The Fed Gooses the Capital Markets

If you were watching capital markets closely yesterday, you saw a phenomenon that has rarely been seen before. I certainly never have. And it was linked to the Federal Reserve’s policy statement, released about 2:15pm Eastern time.


This was an extraordinary statement, containing several rarely-seen features. The first one, of course, was the commitment by the Fed to keep policy interest rates at or near zero until the middle of 2013. Never before to my knowledge has the Fed put a specific schedule on its interest-rate guidance. The expectation by market participants has been that the Fed would start raising rates as soon as economic conditions (notably unemployment) improved, and they could argue over the timing. Yesterday, that changed.

Any interest rate is the risk-adjusted sum of a series of shorter-term interest rates. When the Fed says that policy rates will be zero for the upcoming 24 months, they’re effectively telling the market that the interest rate on the two-year Treasury note is also zero.

That had an instant effect on the capital markets. It jacked the whole front-end of the yield curve down by nearly 30 basis points. The two-year note briefly traded at a record low yield of about 16.5 basis points. The 10-year note, which had been yielding about 2.30% at 2.15pm, suddenly zoomed upward in price, its yield plunging to an all-time low just above 2.03%.

All this happened in a matter of minutes. It was possibly the wildest move in rates that I’ve ever seen. And of course, the stock market followed rates lower, dumping about 350 Dow points in about 30 minutes.


What happened next was remarkable. About 2:45pm, rates suddenly reversed, and stocks came with them, leaping about 600 Dow points to close the session with solid gains. The two-year note finished the day yielding about 20 basis points, an all-time low, and the 10-year finished about 2.24%. After the close, talking heads rushed to explain the sudden reversal by saying that traders took half an hour to digest the Fed’s statements and decide that it was all good news after all.

I’m not buying that. You don’t really have time to think when the 10-year note is racing up to an all-time low yield. The shape of the tape yesterday afternoon just has the classic look of panic buying, followed by a panic reversal. It simply makes no economic sense for the 10-year yield to be near 2%. I also surmise (without direct evidence) that a lot of short covering went on in the final hour of stock trading yesterday.

Was it a “flash crash”? I doubt it. From what we know about flash crashes, they’re characterized by a withdrawal of liquidity as computer algorithms suddenly yank out their bids in market turbulence. But it looks to me that the rally in notes led the collapse in stocks. Lack of bids wasn’t the problem.

The other critically important aspect of the Fed’s announcement yesterday speaks to a new recognition that the problems faced by the US economy are structural in nature, rather than cyclical. This isn’t a garden-variety recession characterized by demand inadequacy, that can be alleviated with government stimulus spending.

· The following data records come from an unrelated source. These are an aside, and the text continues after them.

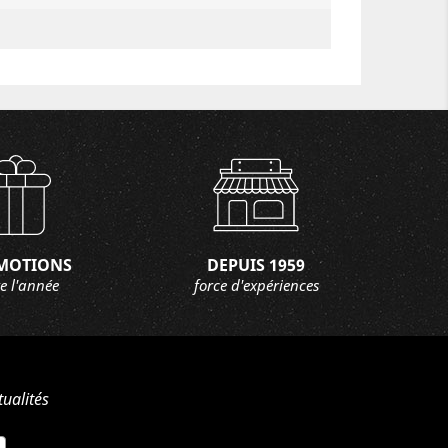
MOTIONS
DEPUIS 1959
e l'année
force d'expériences
ualités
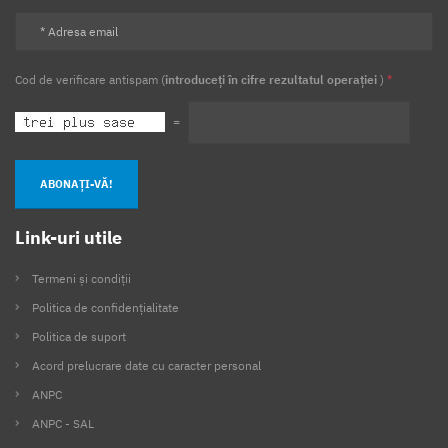
Cod de verificare antispam (
introduceți în cifre rezultatul operației
)
*
=
ABONAȚI-VĂ!
Link-uri utile
Termeni și condiții
Politica de confidențialitate
Politica de suport
Acord prelucrare date cu caracter personal
ANPC
ANPC - SAL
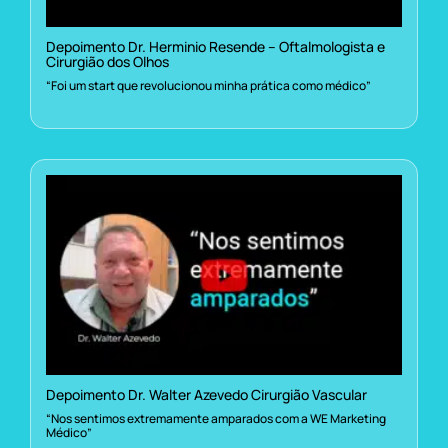
Depoimento Dr. Herminio Resende – Oftalmologista e
Cirurgião dos Olhos
“Foi um start que revolucionou minha prática como médico”
Depoimento Dr. Walter Azevedo Cirurgião Vascular
“Nos sentimos extremamente amparados com a WE Marketing
Médico”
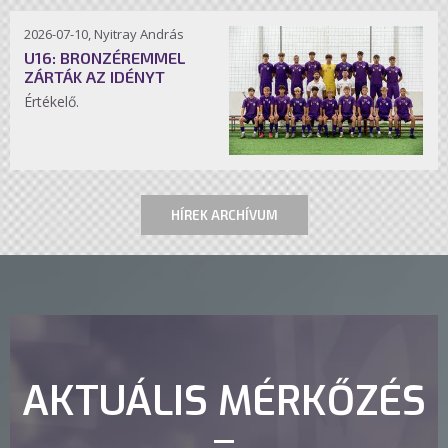
2026-07-10, Nyitray András
U16: BRONZÉREMMEL
ZÁRTÁK AZ IDÉNYT
Értékelő.
HÍREK ARCHÍVUM
AKTUÁLIS MÉRKŐZÉS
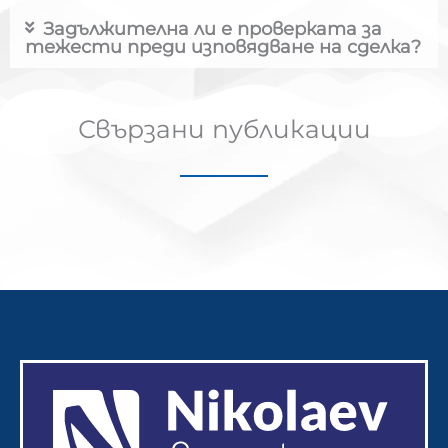
Задължителна ли е проверката за
тежести преди изповядване на сделка?
Свързани публикации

This is something different.


The Fed is silent on what the difference is. But if you’ve been reading me here at RedState for the past three years, you already know what I think: the consumer sector has to rebuild its personal balance sheets after the housing-bubble collapse. Individuals are trying to deleverage, a process that will reduce demand relative to trend for several years yet to come.

Deleveraging is secular, not caused by politics. But another major headwind in the economy comes from uncertainty among business people about future policy and regulations. It’s no exaggeration to say that the current Administration is the most anti-business in many years. Every time the President of the United States opens his mouth, he talks about raising taxes on business and capital. If you’re responsible for business investments and you have a pretty good idea that your future successes will be punished by higher taxes, wouldn’t you feel discouraged?

The bottom line is that structural changes in the global economy (including the still-huge problems in Europe) are needed to get things moving in the right direction again. A few hundred billion dollars in stupid stimulus spending isn’t going to do it. My interpretation is that the Fed is finally acknowledging this.

One more point, and this is something I’ve stressed repeatedly in private communications lately: we are NOT facing an imminent financial crisis in the manner of the disorders of 2007 and 2008. The liquidity impairments in interbank markets just aren’t there. The stock market in my view might yet have some way to fall, but we’re not at the edge of a meltdown. And the S&P debt downgrade is basically immaterial to the markets. But that’s a story for a different post.


And if you want an intensely contrarian market call, look at the 10-year note. No less recently than the last week of July, it was yielding over 3%. It’s had a simply incredible rally over the past two weeks. This rally might partially reverse over the next few weeks or months.